Expenditures on private fixed nonresidential structures investment in mining exploration, shafts, and wells. Source:FRED.

So far the resulting drops in U.S. oil production have been relatively modest. But I am expecting a significant decline for 2016, and that will be an additional direct drag on U.S. real GDP when it happens. Feyrer, Mansur, and Sacerdote estimated that the fracking boom caused the number of Americans working to be 3/4 of a million higher and the unemployment rate to be 0.5 percent lower during the Great Recession than it otherwise would have been. We’re about to watch that process operate in reverse.
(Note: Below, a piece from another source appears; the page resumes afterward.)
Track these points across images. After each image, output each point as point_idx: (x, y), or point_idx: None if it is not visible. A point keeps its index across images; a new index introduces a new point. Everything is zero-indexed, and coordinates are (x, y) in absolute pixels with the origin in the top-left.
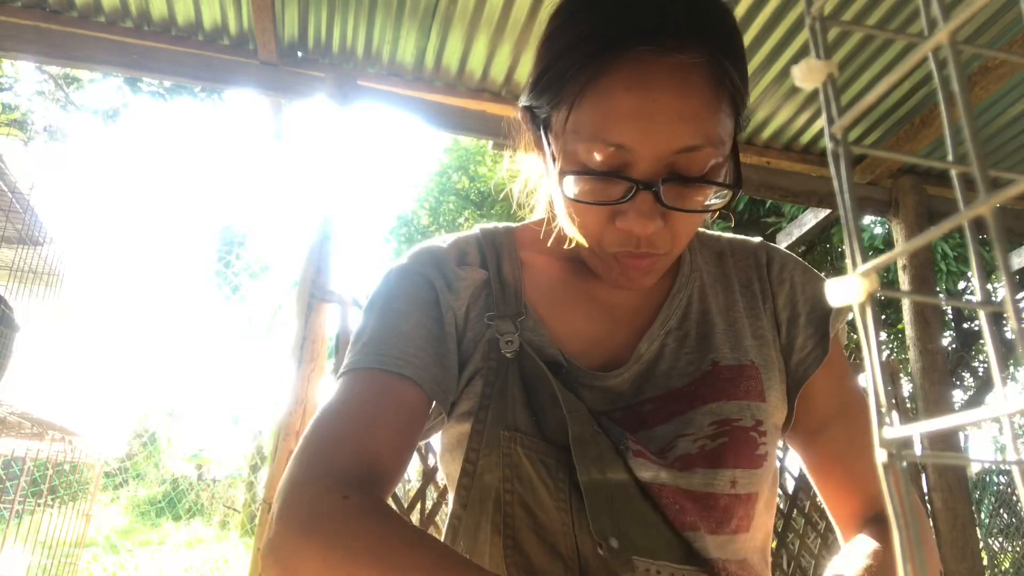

If the U.S. were not a net importer, then even if the added spending by consumers was exactly equal to the reduced spending by producers, the result could still end up being a net drop in GDP. The reason is that if I buy another restaurant meal in New York, that’s not much help to someone who was counting on selling sand (or for that matter even restaurant meals) to frackers in Texas. As enterprises that were selling items to those working in oil production see a drop in their demand, they may end up laying-off some of their own workers. As a result of those layoffs, the net loss in Texas could exceed the gains in New York. In a 1988 paper I showed that in an economy that produced all its own oil, an oil price decline could lead to higher total unemployment, in part because it takes time for people in the oil-producing regions to move to the areas where the jobs are now available.

For a net oil importer like the United States, the direct dollar gains to consumers exceed the dollar losses to domestic producers. Even so, multiplier effects from displaced workers and capital in the oil sector could end up eating away at some of those net gains. When oil prices collapsed in 1986 we saw no boom in the national U.S. economy, and in fact Texas and other oil-producing states experienced their own recession.

On the other hand, when oil prices spike up rapidly the result is unemployed labor and capital in sectors like autos and their suppliers. Furthermore, in the days before fracking there was a much longer lead time between an increase in oil prices and an increase in spending by oil producers. The result was an unambiguous net negative shock to GDP from a big upward spike in oil prices. The oil price shocks of 1973, 1979, 1980, 1990, and 2007 were all followed by economic recessions. In a recent paper I surveyed a number of academic studies that concluded that while a sharp increase in oil prices can reduce U.S. GDP growth, it’s harder to see evidence of significant net gains for U.S. GDP from a sharp decline in oil prices

It looks like we’ve just added some more data to support that conclusion.